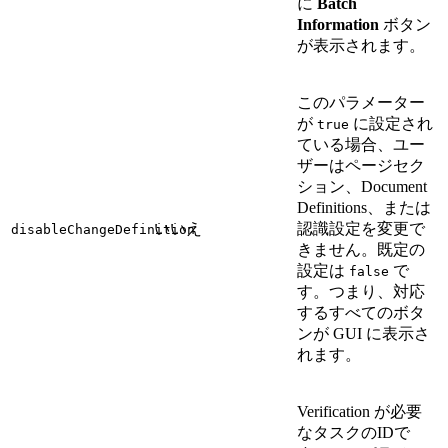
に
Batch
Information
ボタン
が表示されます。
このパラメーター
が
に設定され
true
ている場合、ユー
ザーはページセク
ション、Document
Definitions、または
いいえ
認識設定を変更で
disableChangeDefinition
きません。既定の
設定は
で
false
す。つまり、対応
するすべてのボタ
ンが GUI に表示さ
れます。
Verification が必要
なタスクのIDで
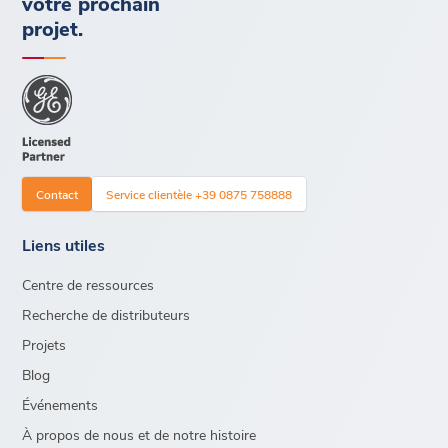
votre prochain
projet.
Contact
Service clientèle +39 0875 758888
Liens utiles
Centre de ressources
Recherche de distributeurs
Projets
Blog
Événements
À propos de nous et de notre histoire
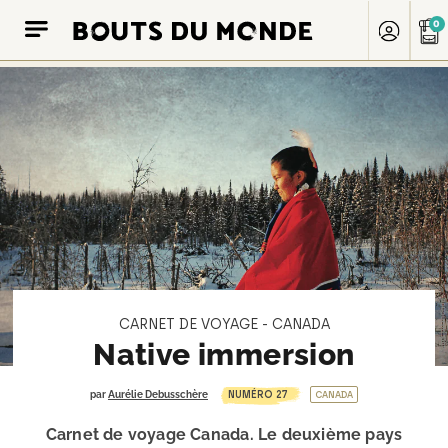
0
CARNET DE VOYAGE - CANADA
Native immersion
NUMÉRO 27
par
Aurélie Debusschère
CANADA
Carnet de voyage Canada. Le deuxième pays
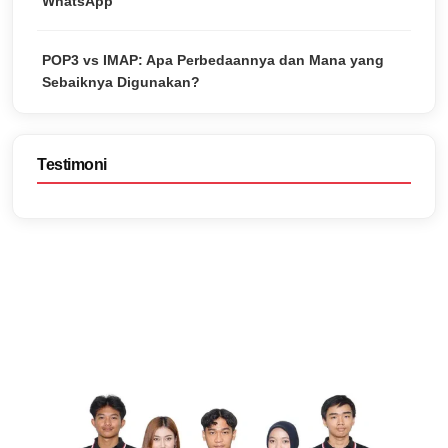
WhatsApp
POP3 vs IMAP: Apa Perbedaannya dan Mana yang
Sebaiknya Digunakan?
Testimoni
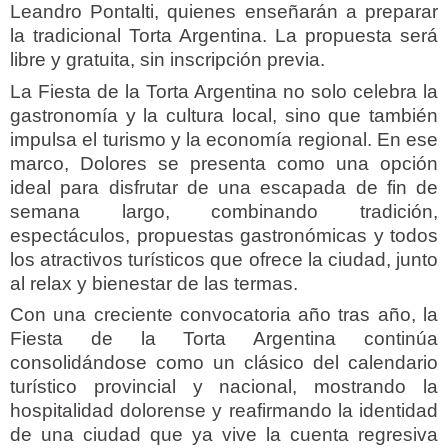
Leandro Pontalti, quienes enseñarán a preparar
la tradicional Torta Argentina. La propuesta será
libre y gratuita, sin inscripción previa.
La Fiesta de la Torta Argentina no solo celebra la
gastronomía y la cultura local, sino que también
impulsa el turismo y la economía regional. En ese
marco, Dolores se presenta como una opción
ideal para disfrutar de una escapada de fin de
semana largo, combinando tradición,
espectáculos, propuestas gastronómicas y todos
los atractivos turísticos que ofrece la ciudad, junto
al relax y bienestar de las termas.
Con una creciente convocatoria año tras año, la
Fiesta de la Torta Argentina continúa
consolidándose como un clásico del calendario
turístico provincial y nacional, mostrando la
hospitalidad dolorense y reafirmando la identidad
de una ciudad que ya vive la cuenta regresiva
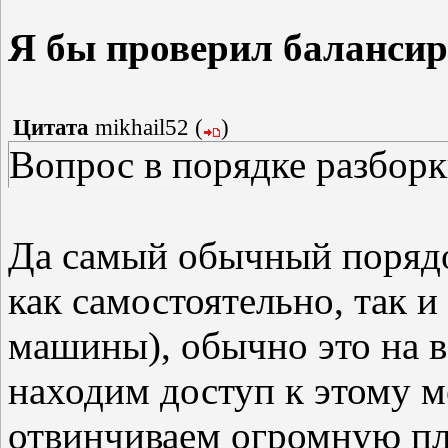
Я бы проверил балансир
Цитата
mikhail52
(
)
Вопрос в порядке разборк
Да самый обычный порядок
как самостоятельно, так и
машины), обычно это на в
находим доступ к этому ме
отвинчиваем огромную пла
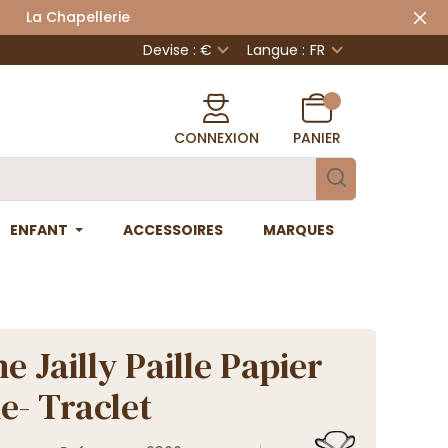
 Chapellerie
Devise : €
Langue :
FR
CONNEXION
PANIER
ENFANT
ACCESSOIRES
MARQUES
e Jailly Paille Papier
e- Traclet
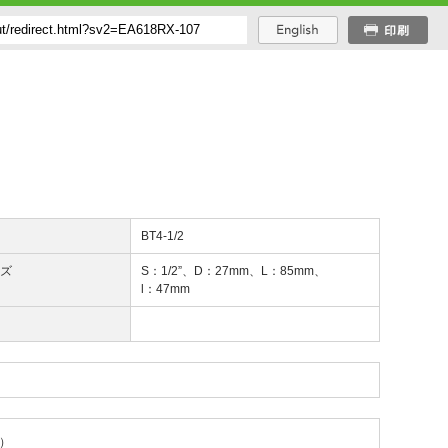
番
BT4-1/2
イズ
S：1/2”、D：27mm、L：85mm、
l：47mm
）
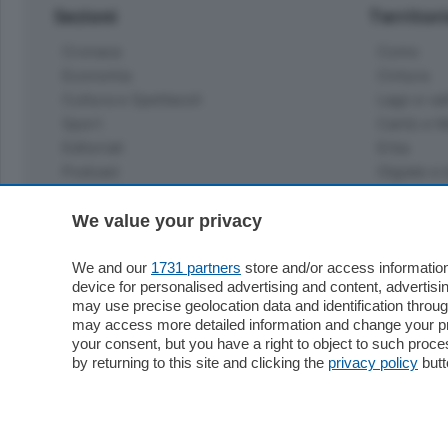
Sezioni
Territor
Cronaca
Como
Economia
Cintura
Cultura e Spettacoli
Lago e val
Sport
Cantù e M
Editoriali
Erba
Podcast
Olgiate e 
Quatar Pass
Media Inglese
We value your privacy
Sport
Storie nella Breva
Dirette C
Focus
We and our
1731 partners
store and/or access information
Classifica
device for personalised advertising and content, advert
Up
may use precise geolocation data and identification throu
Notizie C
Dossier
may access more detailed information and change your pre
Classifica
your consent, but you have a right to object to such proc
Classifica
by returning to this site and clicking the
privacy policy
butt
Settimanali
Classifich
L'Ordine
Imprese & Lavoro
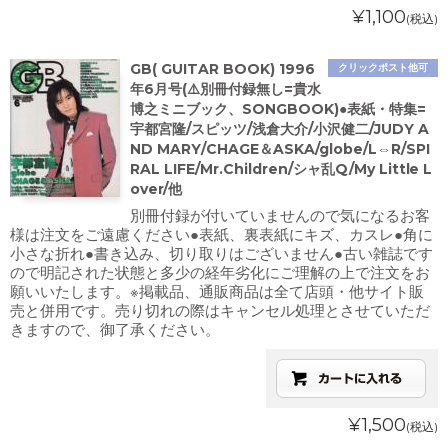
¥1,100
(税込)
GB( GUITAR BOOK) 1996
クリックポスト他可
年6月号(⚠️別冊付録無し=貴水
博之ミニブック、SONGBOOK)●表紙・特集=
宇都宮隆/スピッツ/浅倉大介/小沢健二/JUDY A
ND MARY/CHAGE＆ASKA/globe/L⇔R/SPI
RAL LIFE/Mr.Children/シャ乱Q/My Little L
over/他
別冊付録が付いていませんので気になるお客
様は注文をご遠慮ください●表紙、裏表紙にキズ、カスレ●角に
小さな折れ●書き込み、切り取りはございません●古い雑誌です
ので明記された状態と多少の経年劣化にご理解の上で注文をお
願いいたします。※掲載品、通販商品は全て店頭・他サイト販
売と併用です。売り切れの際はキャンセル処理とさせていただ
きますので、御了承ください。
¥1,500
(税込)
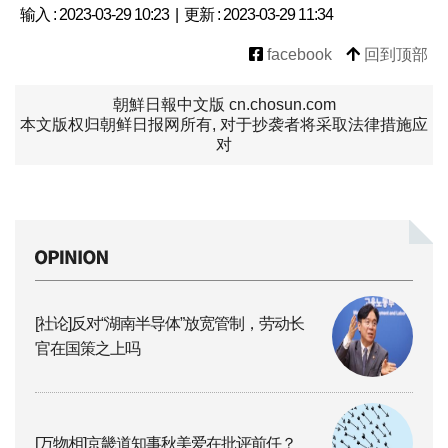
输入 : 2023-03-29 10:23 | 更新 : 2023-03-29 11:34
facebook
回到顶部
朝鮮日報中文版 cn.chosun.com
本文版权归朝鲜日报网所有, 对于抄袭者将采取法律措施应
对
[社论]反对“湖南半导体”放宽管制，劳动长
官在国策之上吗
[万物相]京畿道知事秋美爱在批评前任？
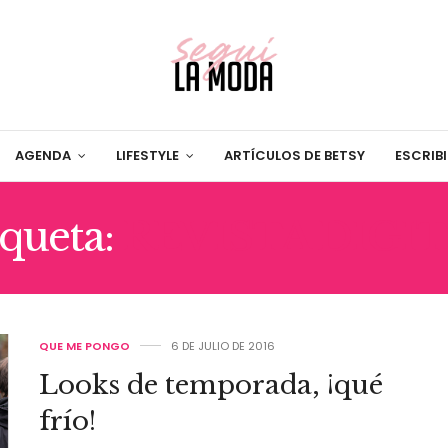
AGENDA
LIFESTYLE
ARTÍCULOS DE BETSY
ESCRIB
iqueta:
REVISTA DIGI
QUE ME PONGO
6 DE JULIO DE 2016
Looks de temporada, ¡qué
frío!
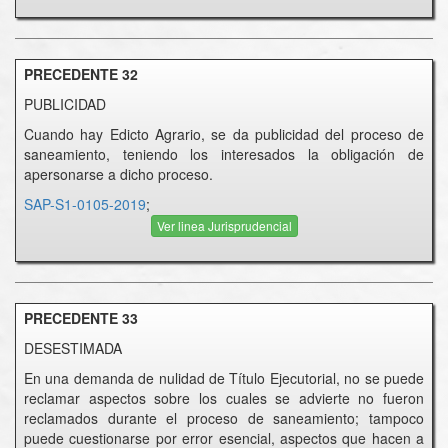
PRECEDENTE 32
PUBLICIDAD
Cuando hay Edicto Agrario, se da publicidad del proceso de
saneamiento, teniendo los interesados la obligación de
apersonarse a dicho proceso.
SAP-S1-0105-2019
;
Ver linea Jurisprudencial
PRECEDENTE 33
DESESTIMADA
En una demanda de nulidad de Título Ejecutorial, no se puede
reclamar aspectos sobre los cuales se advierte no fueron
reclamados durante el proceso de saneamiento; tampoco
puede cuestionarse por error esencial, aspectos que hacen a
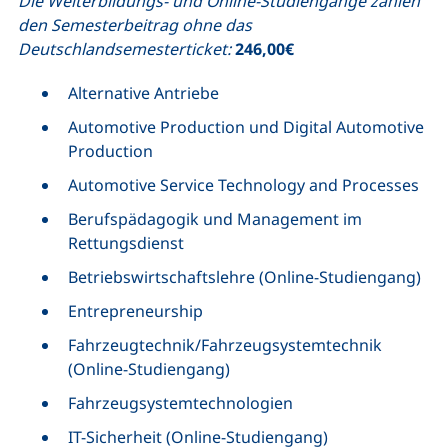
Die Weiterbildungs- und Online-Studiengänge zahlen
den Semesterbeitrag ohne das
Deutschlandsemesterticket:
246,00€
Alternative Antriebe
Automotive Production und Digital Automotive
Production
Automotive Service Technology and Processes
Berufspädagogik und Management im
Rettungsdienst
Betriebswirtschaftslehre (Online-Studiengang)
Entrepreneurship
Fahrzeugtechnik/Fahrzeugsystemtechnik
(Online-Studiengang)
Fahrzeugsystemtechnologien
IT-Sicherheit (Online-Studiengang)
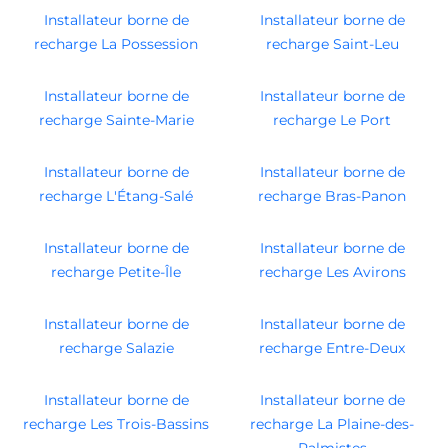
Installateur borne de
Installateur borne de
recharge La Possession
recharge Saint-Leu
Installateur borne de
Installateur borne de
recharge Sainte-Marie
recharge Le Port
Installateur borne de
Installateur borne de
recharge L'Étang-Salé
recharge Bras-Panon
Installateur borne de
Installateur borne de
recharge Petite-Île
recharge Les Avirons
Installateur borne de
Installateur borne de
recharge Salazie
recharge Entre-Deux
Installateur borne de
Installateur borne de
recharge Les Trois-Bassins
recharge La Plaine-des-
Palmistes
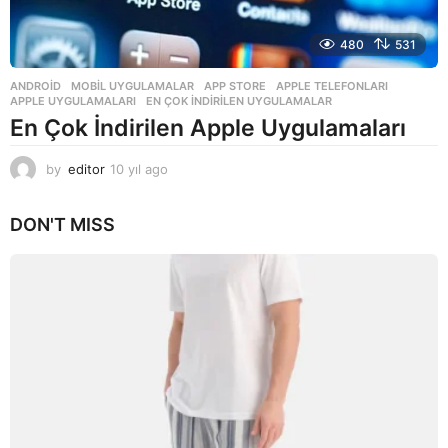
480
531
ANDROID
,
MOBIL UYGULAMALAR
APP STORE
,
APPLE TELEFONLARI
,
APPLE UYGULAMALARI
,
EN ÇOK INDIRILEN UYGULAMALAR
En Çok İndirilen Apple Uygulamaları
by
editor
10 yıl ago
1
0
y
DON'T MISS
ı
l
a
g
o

== == ==

Work required :: Check each line of the entries, and copy the ones that contain "ciudad".

Solution to this task ::
los atractivos turísticos que ofrece la ciudad, junto
de una ciudad que ya vive la cuenta regresiva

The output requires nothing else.